IVA
03 Maggio 2025
Come gestire correttamente lo scambio di beni tra imprese UE: adempimenti Iva, documentazione e casi pratici.
La permuta di beni tra imprese di diversi Stati membri UE rappresenta un’operazione dalla duplice natura fiscale che richiede particolare attenzione. L’art. 1552 c.c. la definisce come “il contratto che ha per oggetto il reciproco trasferimento della proprietà di cose, o di altri diritti, da un contraente all’altro”, ma è sul piano fiscale che emergono le complessità operative.
Due operazioni, due trattamenti fiscali – Il principio cardine è stabilito dall’art. 11, c. 1 D.P.R. 633/1972: “Le cessioni di beni e le prestazioni di servizi effettuate in corrispettivo di altre cessioni di beni o prestazioni di servizi, o per estinguere precedenti obbligazioni, sono soggette all’imposta separatamente da quelle in corrispondenza delle quali sono effettuate”. Questo significa che nella permuta intracomunitaria dobbiamo considerare un acquisto intracomunitario (per il bene che entra in Italia) e una cessione intracomunitaria (per il bene che lascia l’Italia).
Quadro normativo di riferimento – Sebbene il D.L. 331/1993 non contenga disposizioni specifiche sulle permute intracomunitarie, l’art. 56 stabilisce chiaramente che “per quanto non è diversamente disposto nel presente titolo si applicano le disposizioni del D.P.R. n. 633/1972”. Questo rimando normativo conferma che anche in ambito UE le operazioni di permuta devono essere trattate separatamente (esempio).

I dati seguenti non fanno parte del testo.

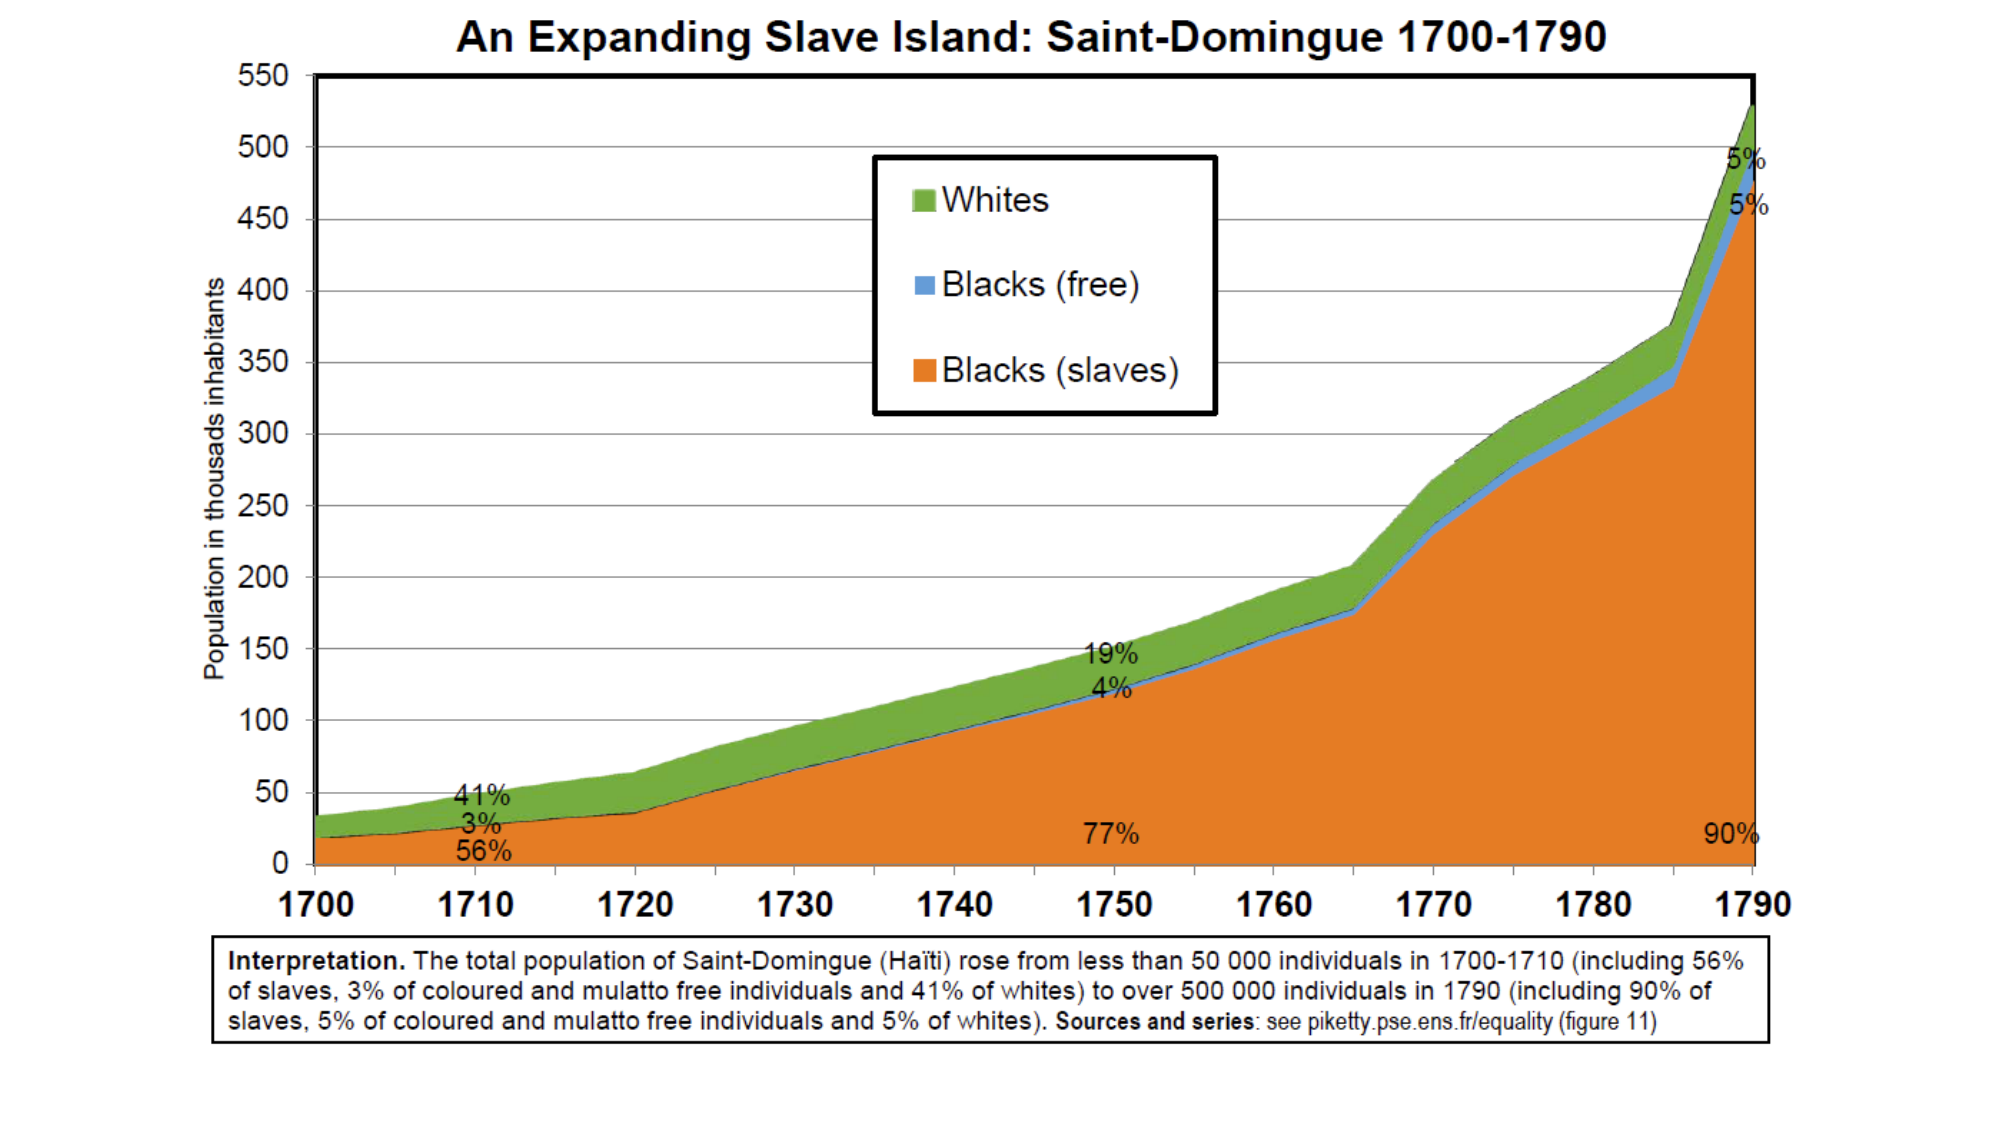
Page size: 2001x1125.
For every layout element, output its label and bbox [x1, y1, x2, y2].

Base imponibile: attenzione al valore normale – Un aspetto cruciale riguarda la determinazione della base imponibile. L’art. 13, c. 2, lett. d) D.P.R. 633/1972 stabilisce che, per le permute, la base imponibile è costituita “dal valore normale dei beni e dei servizi che formano oggetto di ciascuna di esse”. Questo significa che, anche in assenza di corrispettivo monetario, occorre valorizzare correttamente i beni scambiati.